Monday 18 November: Modern Slavery

Modern slavery is a complex crime that operates on a huge scale across multiple countries. 

Modern slavery encompasses:

  • Slavery.
  • Human trafficking.
  • Forced labour and domestic servitude.
  • Traffickers and slave masters using whatever means they have at their disposal to coerce, deceive and force individuals into a life of abuse, servitude and inhumane treatment.

Who is at risk of Modern Slavery?

The Home Office has a document entitled “Modern Slavery: How the UK is Leading the Fight.” In this document, they list a number of factors that might make a person at risk of becoming a victim of modern slavery. Factors include poverty, limited opportunities at home, lack of education, unstable social and political conditions, economic imbalances, and war.

People with learning disabilities are also at risk of getting coerced into modern slavery. They could be isolated in their communities. They may be ineligible for support services. Or they may simply get overlooked if they are not viewed as a high profile concern.

Spotting the signs of Modern Slavery

The problem is that victims of modern slavery are hard to spot. Modern slave masters go to great lengths to keep their activities secret. They also isolate their victims while restricting their movements. This makes it very difficult for them to get help.

But there are some signs you can look out for. Some of them are obvious, and some are a little more subtle:

  • The person looks uneasy, unkempt, or malnourished. They may also have untreated injuries.
  • The person does not speak for themselves, and someone else pays for all their travel and food.
  • Have you noticed someone picked up and dropped off from work or another location at odd times?
  • Is the person able to tell you their own address?

Not all of these signs indicate that the person is a victim of modern slavery. But any one sign indicates that an investigation may be in order.

What to do if you suspect Modern Slavery is happening in your area?

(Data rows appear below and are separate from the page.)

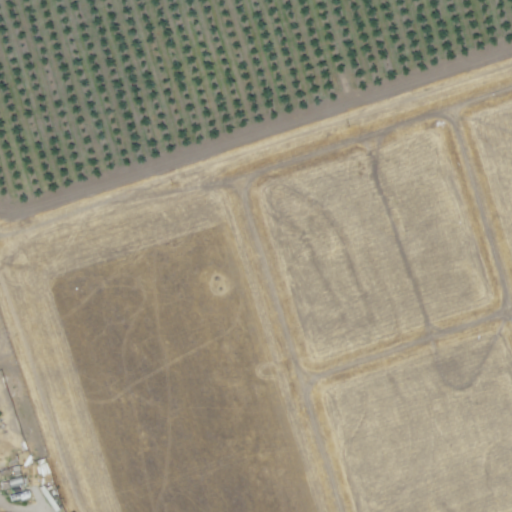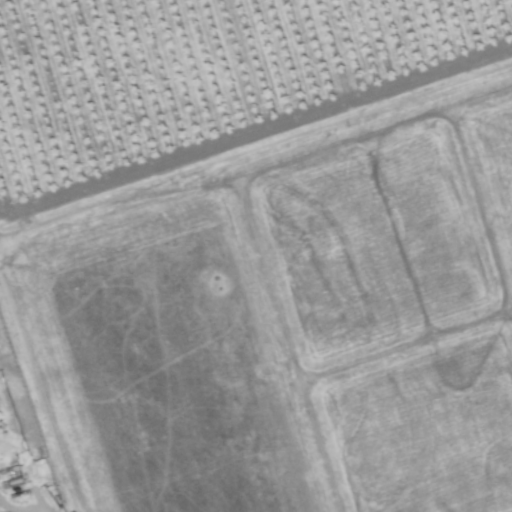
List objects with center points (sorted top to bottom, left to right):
railway: (455, 256)
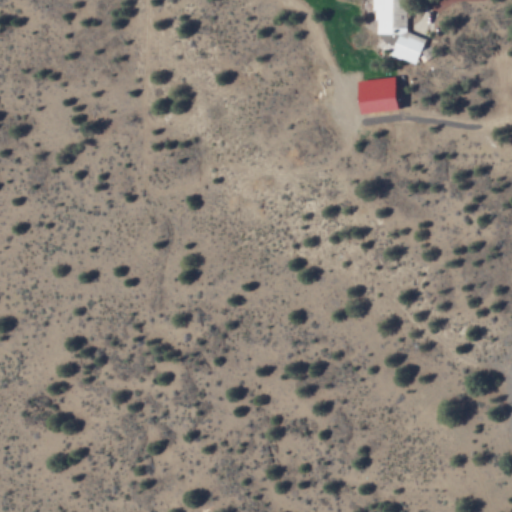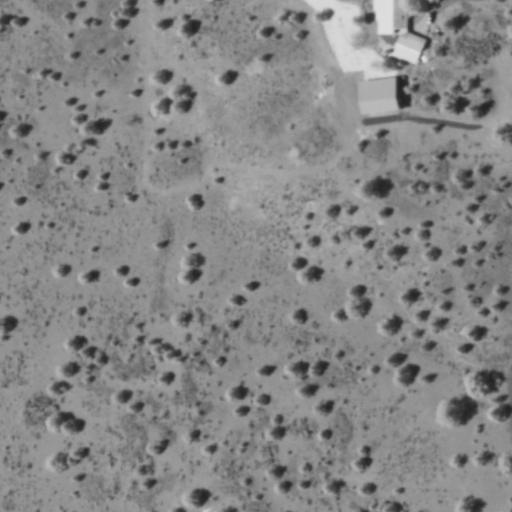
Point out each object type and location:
building: (394, 34)
building: (380, 94)
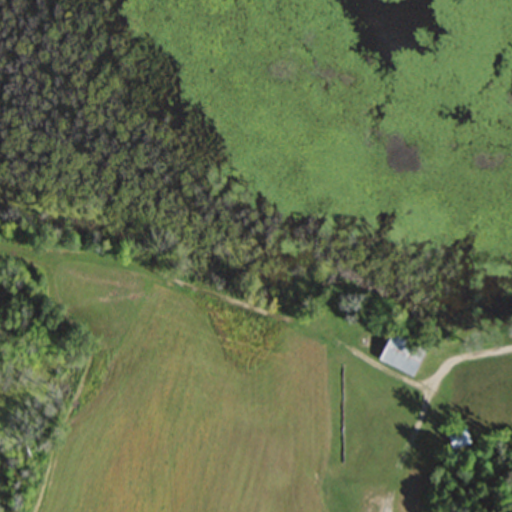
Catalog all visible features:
building: (400, 353)
building: (456, 437)
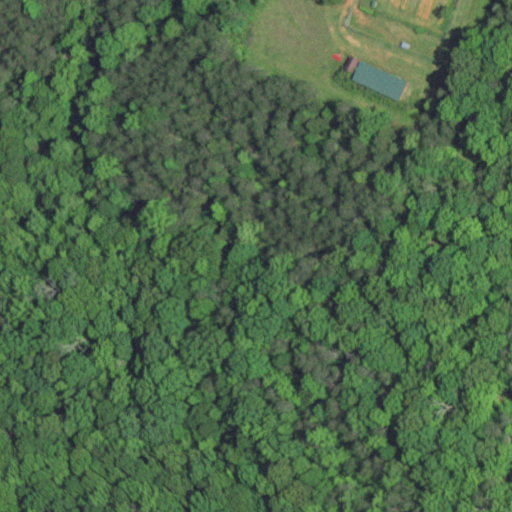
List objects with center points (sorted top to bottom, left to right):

It’s always worth raising your concerns.

The Salvation Army has a 24/7 confidential helpline where you can share your concerns and get the help you need. It’s 0300 303 8151.

But modern slavery is a serious crime. So if you think someone is in immediate danger, or if the individual is under 18, call the police on 999. They’ll take your concerns very seriously indeed, and they’ll treat the case as a matter of urgency.

The .gov website brings together documents and promotional material related to the government’s work to end modern slavery.

Hestia has a toolkit to help identify people who may be at risk of, or are a victim of modern slavery. 

The Modern Slavery Helpline and Resource Centre aims to promote the eradication of modern slavery. It provides victims, the public, statutory agencies and businesses access to information and support on a 24/7 basis.

Through the Helpline:

  • Potential victims are able to speak to fully-trained Helpline Advisors who can help them access relevant services, including Government-funded support through the National Referral Mechanism
  • Statutory agencies can call to gain support in dealing with potential victims, and to receive guidance in accessing all the information and tools available through the associated Resource Centre
  • Businesses can call for information, advice and also to report any concerns they have about potential instances of modern slavery in their operations
  • Members of the public and those delivering services on the front-line can also report any modern slavery suspicions or concerns about individuals, premises or locations

The Helpline number is 0800 0121 700. The number is free to call and is available 24 hours a day, 7 days a week.

Modern Slavery media

Thousands of people across Britain are being forced into human slavery by ruthless gangs. A Panorama special followed West Midlands Police as they brought down a large human slavery gang. The gang held hundreds of people captive, set them to work, stole their wages, made them eat from skips, wash in canals and threatened to kill them if they tried to escape.